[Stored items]
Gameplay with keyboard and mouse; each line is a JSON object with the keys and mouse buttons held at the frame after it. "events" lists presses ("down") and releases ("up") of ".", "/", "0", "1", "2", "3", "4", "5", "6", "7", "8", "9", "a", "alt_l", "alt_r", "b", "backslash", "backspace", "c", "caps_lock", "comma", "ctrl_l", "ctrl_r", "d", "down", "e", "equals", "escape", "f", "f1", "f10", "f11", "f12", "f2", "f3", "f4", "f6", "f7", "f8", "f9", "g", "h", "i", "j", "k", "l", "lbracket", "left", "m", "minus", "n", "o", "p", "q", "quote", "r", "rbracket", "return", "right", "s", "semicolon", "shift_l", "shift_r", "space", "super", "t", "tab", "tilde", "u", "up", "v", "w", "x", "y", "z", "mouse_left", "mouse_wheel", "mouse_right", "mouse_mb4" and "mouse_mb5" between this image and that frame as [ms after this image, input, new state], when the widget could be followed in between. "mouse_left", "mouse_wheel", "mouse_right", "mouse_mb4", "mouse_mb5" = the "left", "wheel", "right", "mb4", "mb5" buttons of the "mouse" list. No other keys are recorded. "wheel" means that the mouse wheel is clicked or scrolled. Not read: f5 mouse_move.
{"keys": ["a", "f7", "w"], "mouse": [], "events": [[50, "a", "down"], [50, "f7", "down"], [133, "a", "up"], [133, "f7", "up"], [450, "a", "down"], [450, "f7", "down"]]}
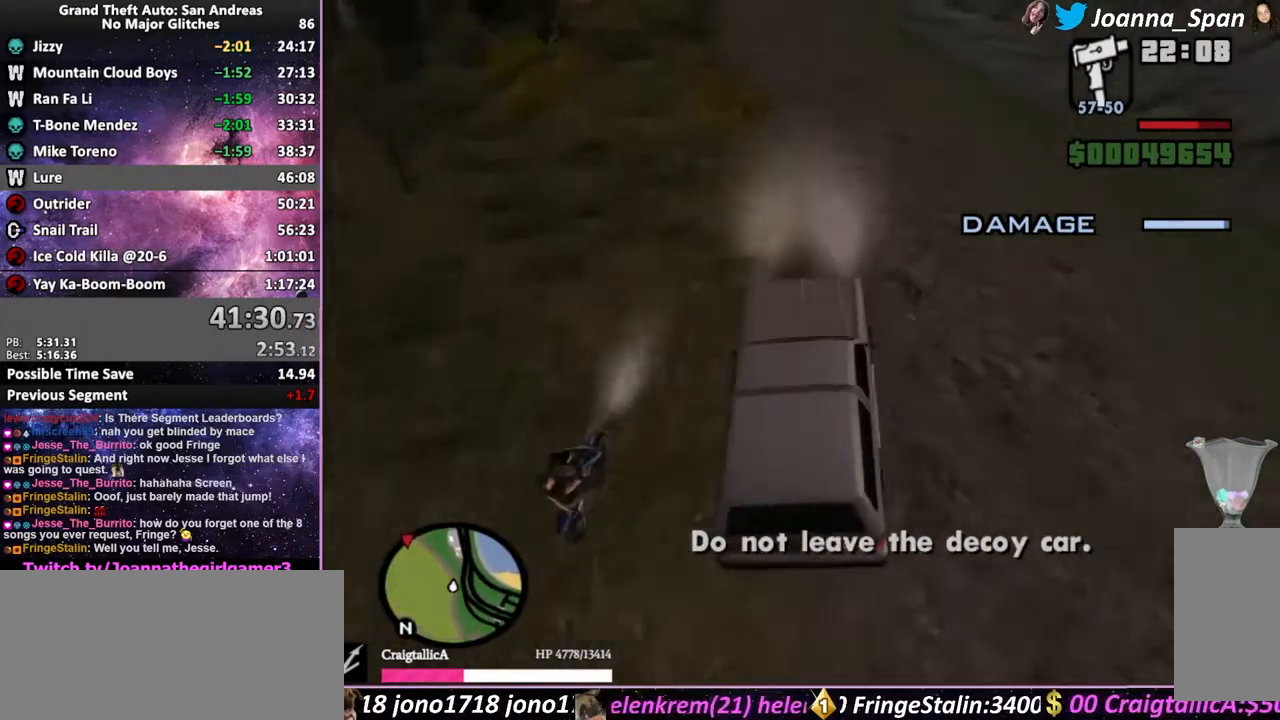
{"keys": ["a", "f7", "w"], "mouse": [], "events": [[133, "a", "up"], [133, "f7", "up"], [450, "a", "down"], [450, "f7", "down"]]}
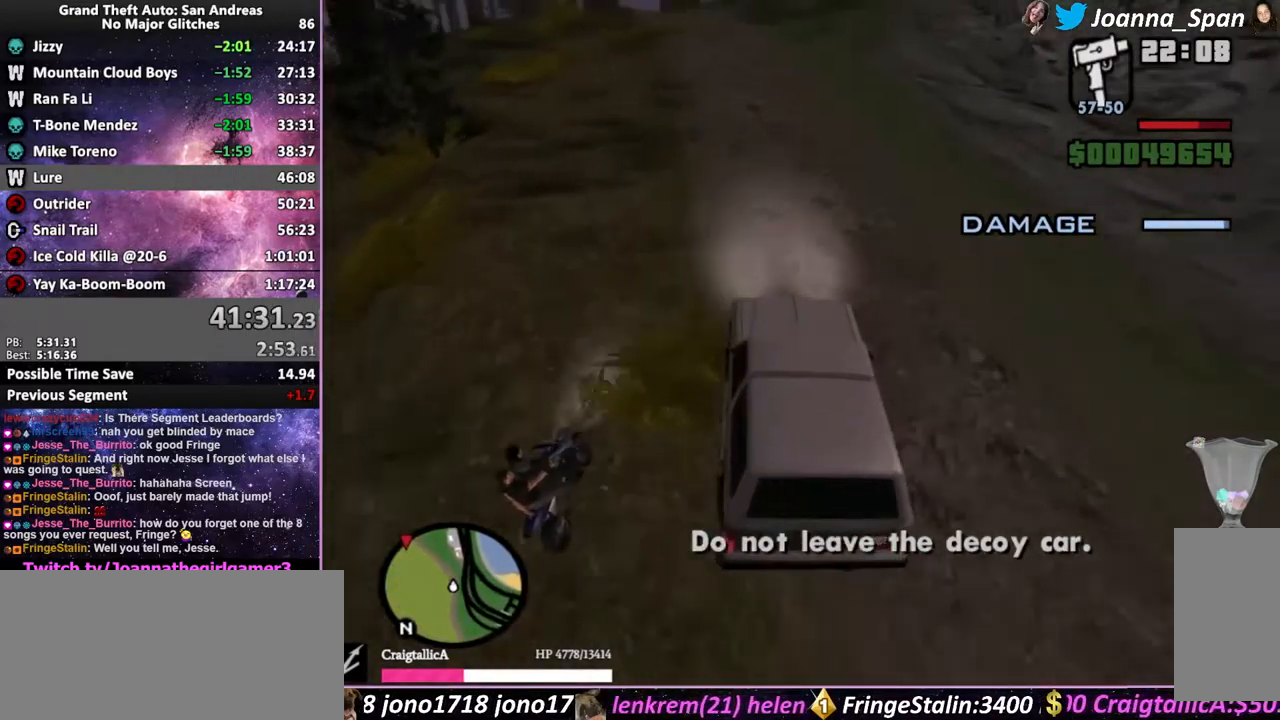
{"keys": ["w"], "mouse": [], "events": [[133, "a", "up"], [133, "f7", "up"]]}
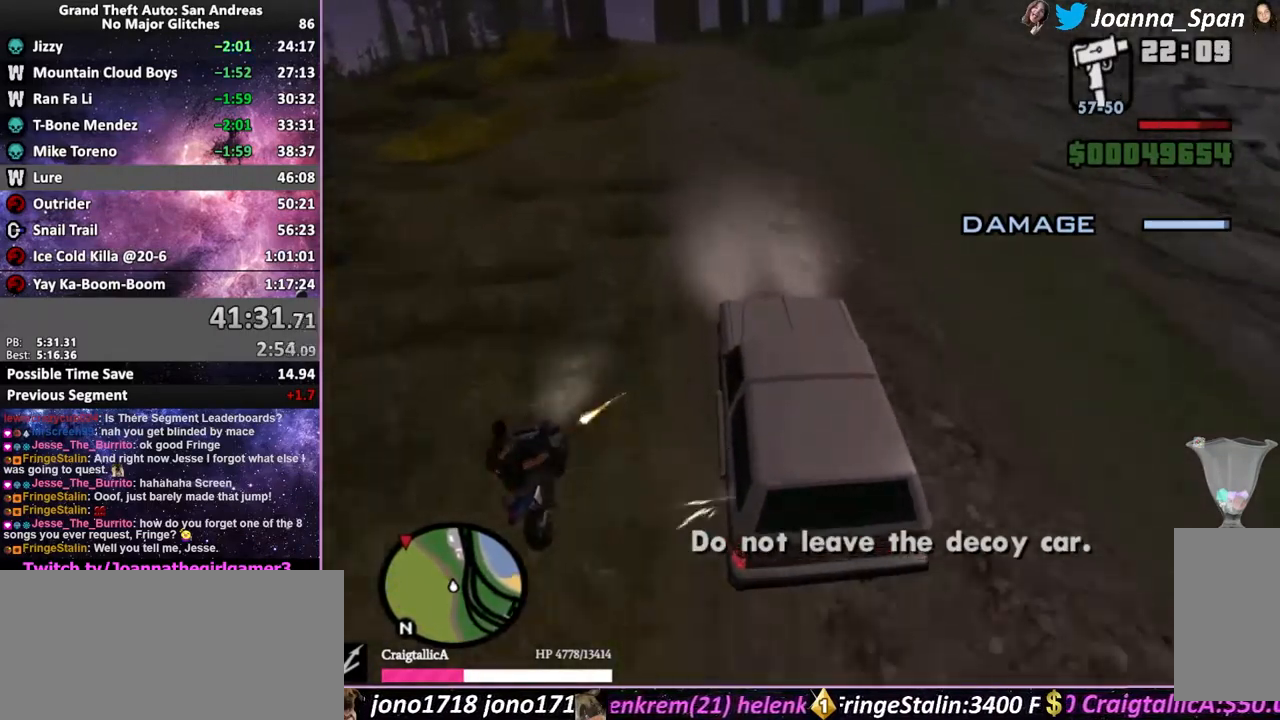
{"keys": ["w"], "mouse": [], "events": [[116, "a", "down"], [116, "f7", "down"], [316, "a", "up"], [316, "f7", "up"]]}
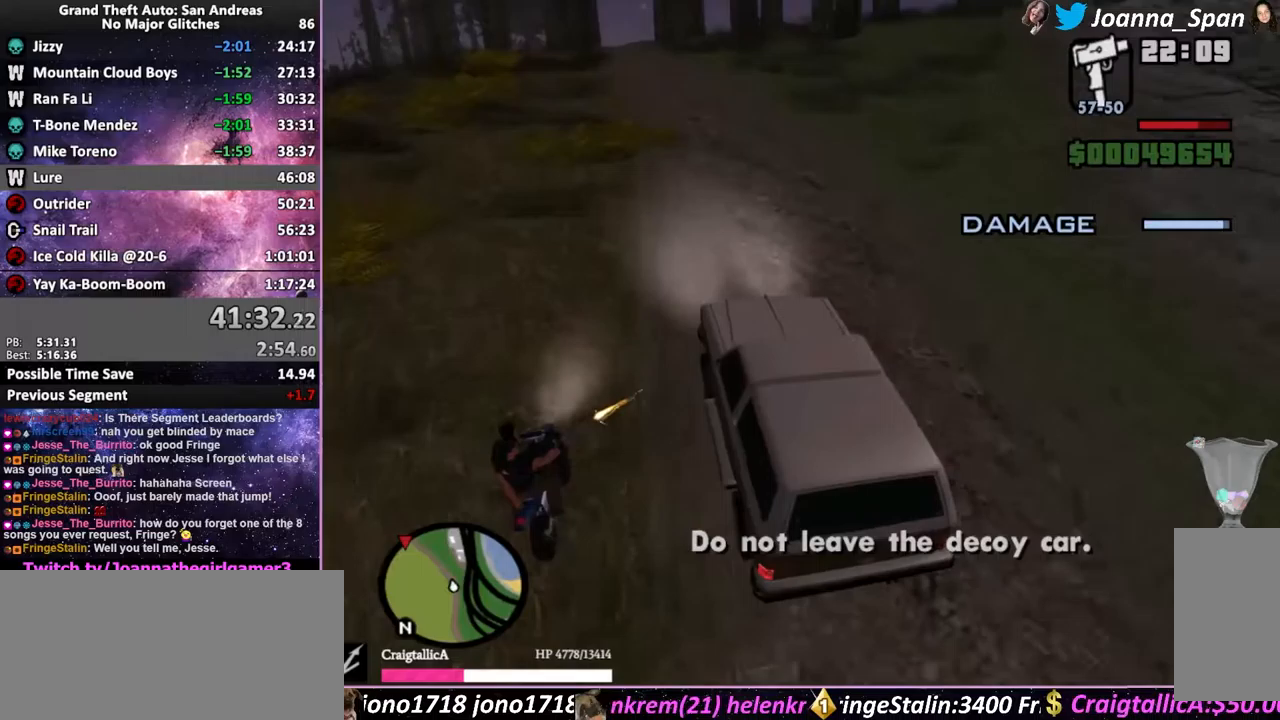
{"keys": ["w"], "mouse": [], "events": []}
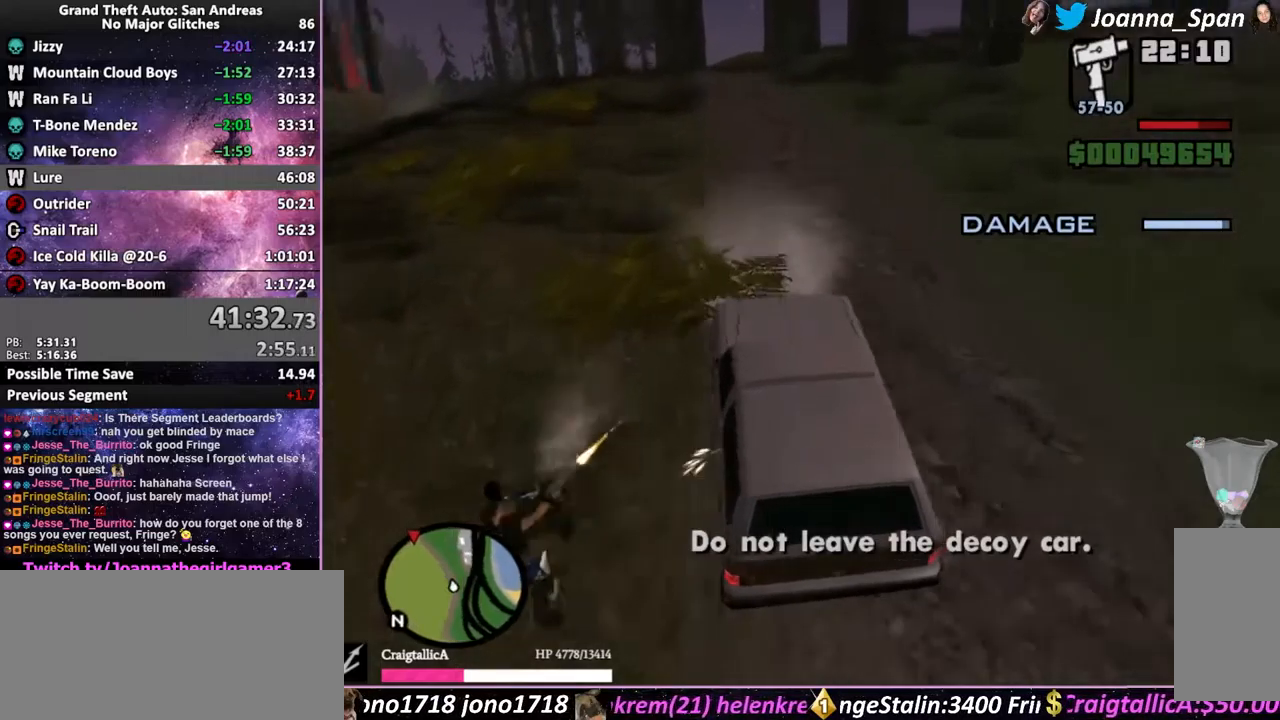
{"keys": ["w"], "mouse": [], "events": [[100, "a", "down"], [100, "f7", "down"], [217, "a", "up"], [217, "f7", "up"]]}
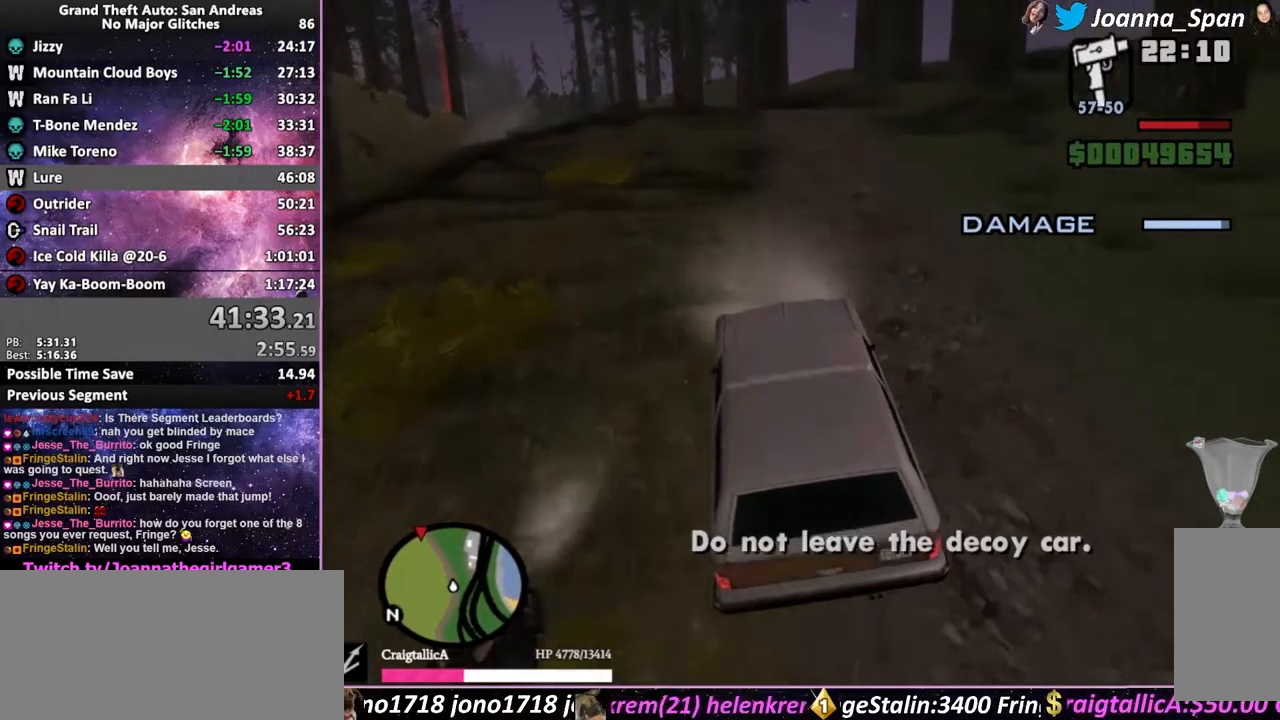
{"keys": ["w"], "mouse": [], "events": []}
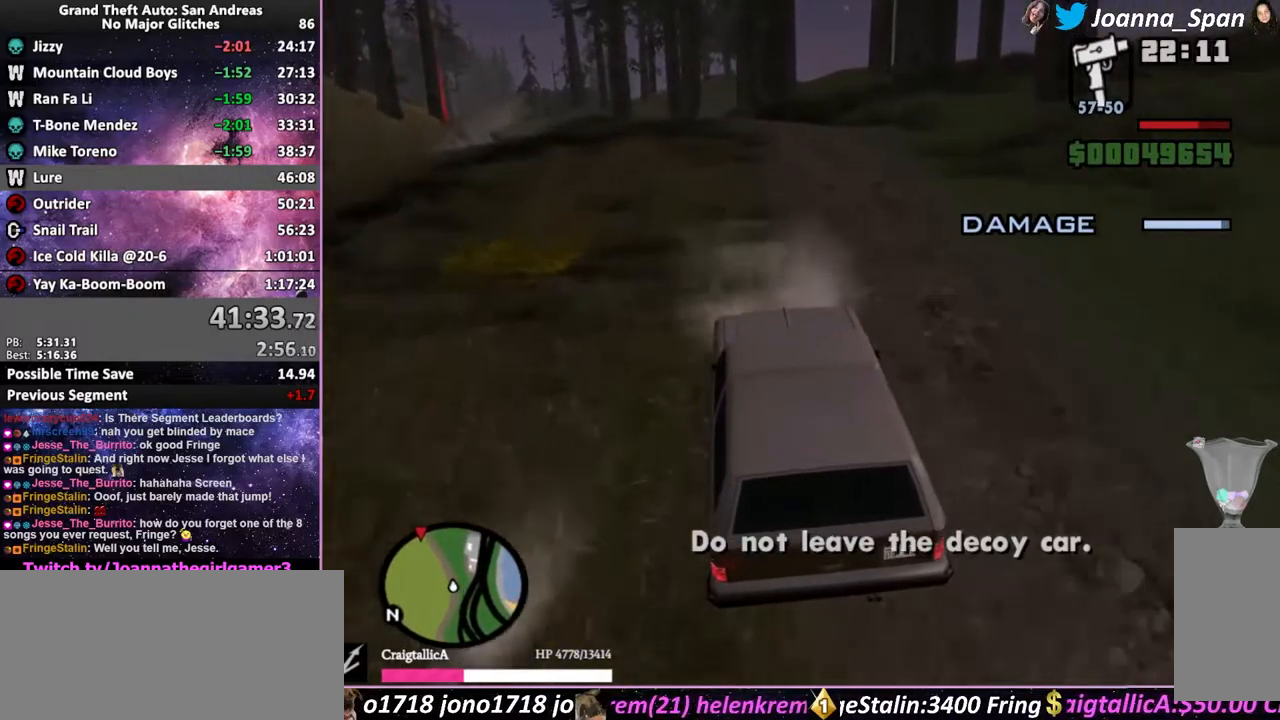
{"keys": ["w"], "mouse": [], "events": []}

### Work item:
Set down every line of the entries above again, exactly as written, but not the pictures.

### Your solution:
Gameplay with keyboard and mouse; each line is a JSON object with the keys and mouse buttons held at the frame after it. "events" lists presses ("down") and releases ("up") of ".", "/", "0", "1", "2", "3", "4", "5", "6", "7", "8", "9", "a", "alt_l", "alt_r", "b", "backslash", "backspace", "c", "caps_lock", "comma", "ctrl_l", "ctrl_r", "d", "down", "e", "equals", "escape", "f", "f1", "f10", "f11", "f12", "f2", "f3", "f4", "f6", "f7", "f8", "f9", "g", "h", "i", "j", "k", "l", "lbracket", "left", "m", "minus", "n", "o", "p", "q", "quote", "r", "rbracket", "return", "right", "s", "semicolon", "shift_l", "shift_r", "space", "super", "t", "tab", "tilde", "u", "up", "v", "w", "x", "y", "z", "mouse_left", "mouse_wheel", "mouse_right", "mouse_mb4" and "mouse_mb5" between this image and that frame as [ms after this image, input, new state], when the widget could be followed in between. "mouse_left", "mouse_wheel", "mouse_right", "mouse_mb4", "mouse_mb5" = the "left", "wheel", "right", "mb4", "mb5" buttons of the "mouse" list. No other keys are recorded. "wheel" means that the mouse wheel is clicked or scrolled. Not read: f5 mouse_move.
{"keys": ["a", "f7", "w"], "mouse": [], "events": [[50, "a", "down"], [50, "f7", "down"], [133, "a", "up"], [133, "f7", "up"], [450, "a", "down"], [450, "f7", "down"]]}
{"keys": ["a", "f7", "w"], "mouse": [], "events": [[133, "a", "up"], [133, "f7", "up"], [450, "a", "down"], [450, "f7", "down"]]}
{"keys": ["w"], "mouse": [], "events": [[133, "a", "up"], [133, "f7", "up"]]}
{"keys": ["w"], "mouse": [], "events": [[116, "a", "down"], [116, "f7", "down"], [316, "a", "up"], [316, "f7", "up"]]}
{"keys": ["w"], "mouse": [], "events": []}
{"keys": ["w"], "mouse": [], "events": [[100, "a", "down"], [100, "f7", "down"], [217, "a", "up"], [217, "f7", "up"]]}
{"keys": ["w"], "mouse": [], "events": []}
{"keys": ["w"], "mouse": [], "events": []}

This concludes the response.